■ Selected excerpt:
————————

[R] Changing the binning of collected data

Wed Apr 22 13:44:16 CEST 2009

Lorenzo Isella wrote:
> Dear All,
> Apologies if this is too simple for this list.
> Let us assume that you have an instrument measuring particle distributions.
> The output is a set of counts {n_i} corresponding to a set of average
> sizes {d_i}.
> The set of {d_i} ranges from d_i_min to d_i_max either linearly of
> logarithmically.
> There is no access to further detailed information about the
> distribution of the measured sizes, but at least you know enough to
> plot n(d_i) (number of counts as a function of particle size).
> If you can fit the {n_i} to a known distribution (e.g. normal or
> lognormal), then you can choose a new set of average sizes, {D_i} and
> plot the corresponding n_i(D_i).
> But what if the initial {n_i}'s observations do not belong to a known
> distribution and you still want to calculate n(D_i)?

————————

■ Assignment A:
Answer these questions from the forum post on changing the binning of collected data, one line each:
(i) Who wrote the quoted message?
(ii) In what two ways can the sizes range from d_i_min to d_i_max?
(iii) Which known distributions are offered as examples for fitting the counts?
■ Assignment B: List every set written in curly braces in the forum post on changing the binning of collected data.
■ Assignment C: Carry on the forum post about changing the binning of collected particle-size data, picking up after its final question.

————————

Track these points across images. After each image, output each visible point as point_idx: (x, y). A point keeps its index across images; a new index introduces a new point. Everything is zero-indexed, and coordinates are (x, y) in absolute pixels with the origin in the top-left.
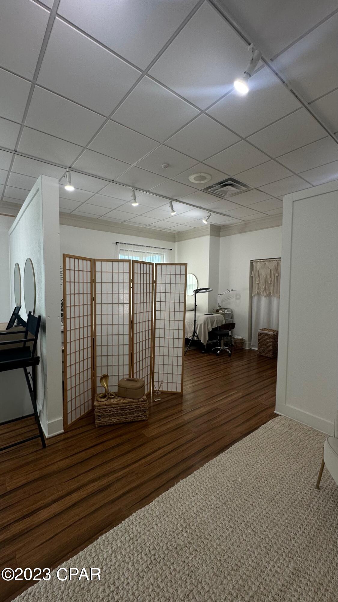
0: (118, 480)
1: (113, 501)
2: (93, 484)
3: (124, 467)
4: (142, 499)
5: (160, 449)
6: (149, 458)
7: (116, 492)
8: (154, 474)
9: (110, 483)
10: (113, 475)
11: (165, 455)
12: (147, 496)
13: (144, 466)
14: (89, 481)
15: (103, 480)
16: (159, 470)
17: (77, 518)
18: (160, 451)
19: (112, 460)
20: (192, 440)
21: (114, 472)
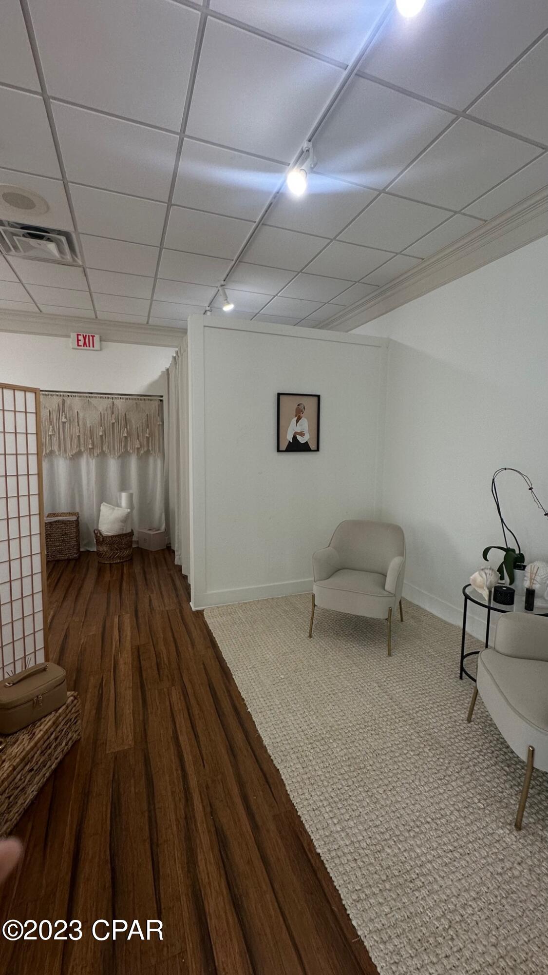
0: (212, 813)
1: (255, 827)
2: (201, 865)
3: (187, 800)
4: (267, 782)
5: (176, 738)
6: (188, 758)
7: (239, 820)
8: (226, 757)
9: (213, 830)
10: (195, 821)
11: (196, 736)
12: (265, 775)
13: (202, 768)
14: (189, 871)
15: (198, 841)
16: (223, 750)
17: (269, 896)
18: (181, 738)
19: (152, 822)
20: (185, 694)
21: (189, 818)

————————

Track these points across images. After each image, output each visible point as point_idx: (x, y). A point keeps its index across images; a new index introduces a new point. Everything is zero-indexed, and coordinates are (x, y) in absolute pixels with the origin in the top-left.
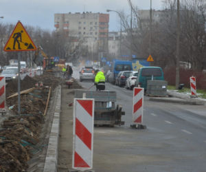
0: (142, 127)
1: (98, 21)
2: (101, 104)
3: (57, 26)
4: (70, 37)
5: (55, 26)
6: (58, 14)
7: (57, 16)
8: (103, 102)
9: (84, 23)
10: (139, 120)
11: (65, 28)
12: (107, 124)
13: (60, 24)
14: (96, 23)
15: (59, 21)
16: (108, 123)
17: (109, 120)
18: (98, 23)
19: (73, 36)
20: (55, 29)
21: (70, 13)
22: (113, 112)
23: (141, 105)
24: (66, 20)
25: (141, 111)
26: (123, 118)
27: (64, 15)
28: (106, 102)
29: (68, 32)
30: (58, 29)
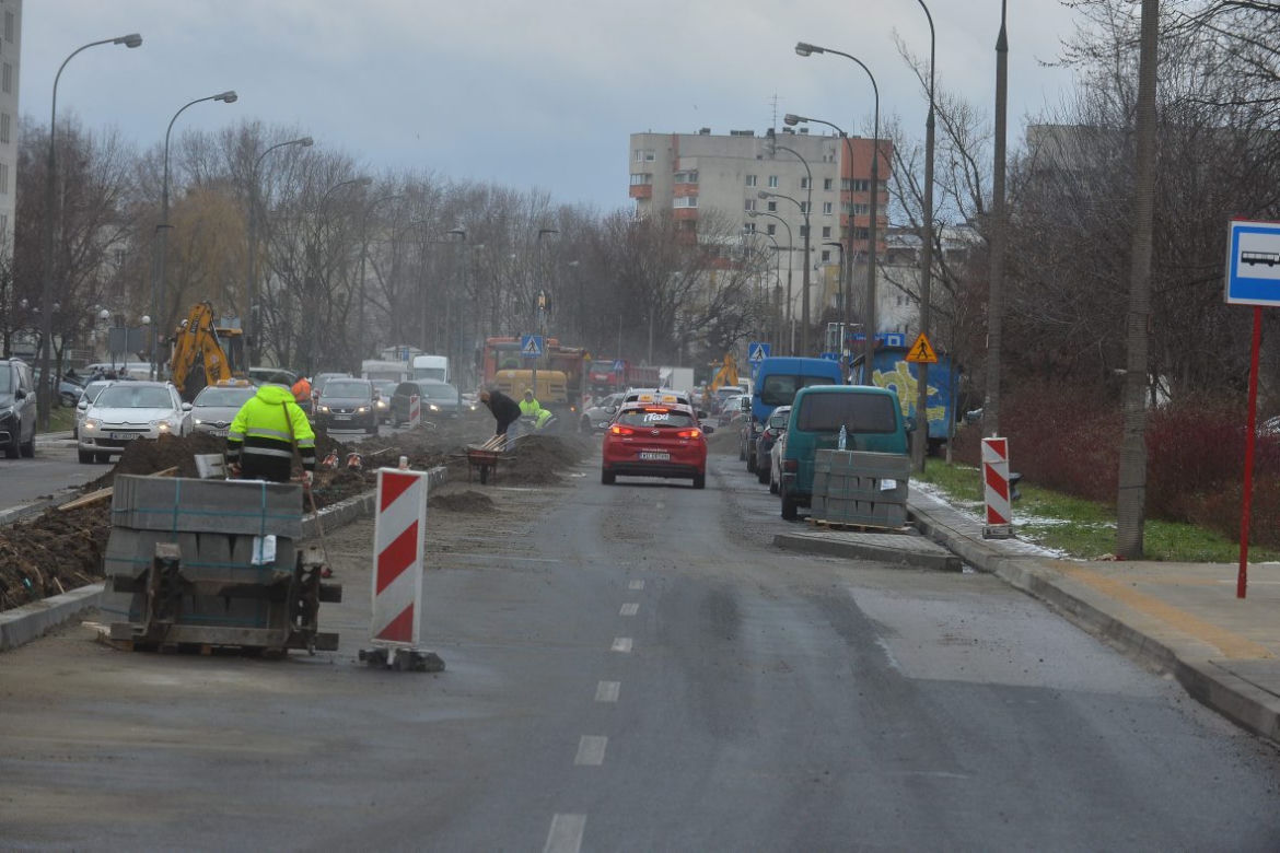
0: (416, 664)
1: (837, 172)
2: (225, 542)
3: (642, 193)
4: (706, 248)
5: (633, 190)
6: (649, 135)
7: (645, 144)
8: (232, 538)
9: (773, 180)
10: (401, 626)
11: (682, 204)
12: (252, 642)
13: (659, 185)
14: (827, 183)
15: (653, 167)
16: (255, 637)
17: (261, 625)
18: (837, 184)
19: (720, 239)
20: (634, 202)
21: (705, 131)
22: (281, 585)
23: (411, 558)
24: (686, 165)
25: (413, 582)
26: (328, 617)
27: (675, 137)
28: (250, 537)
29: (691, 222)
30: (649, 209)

————————

■ Exercise result A:
(i) Lorenzo Isella
(ii) Linearly or logarithmically
(iii) Normal or lognormal

■ Exercise result B:
{n_i}
{d_i}
{D_i}

■ Exercise result C:
> On the top of my head, I think that whatever I do must conserve the
> original total number of observations N=\sum_i{n_i}, but this does not
> terribly constrain the problem.
> Any suggestion is welcome.
>   
Hi Lorenzo,
You should probably be aware that both the position and spacing of 
category boundaries can have a large effect on parameter location tests 
carried out on the categorized data. See:

Wainer, H., Geseroli, M. & Verdi, M. (2006) Finding what is not there 
through the unfortunate binning of results: The Mendel effect. 
Chance,19(1): 49-52.

Lemon, J. On the perils of categorizing responses. Tutorials in 
Quantitative Methods for Psychology, 5(1): 35-39.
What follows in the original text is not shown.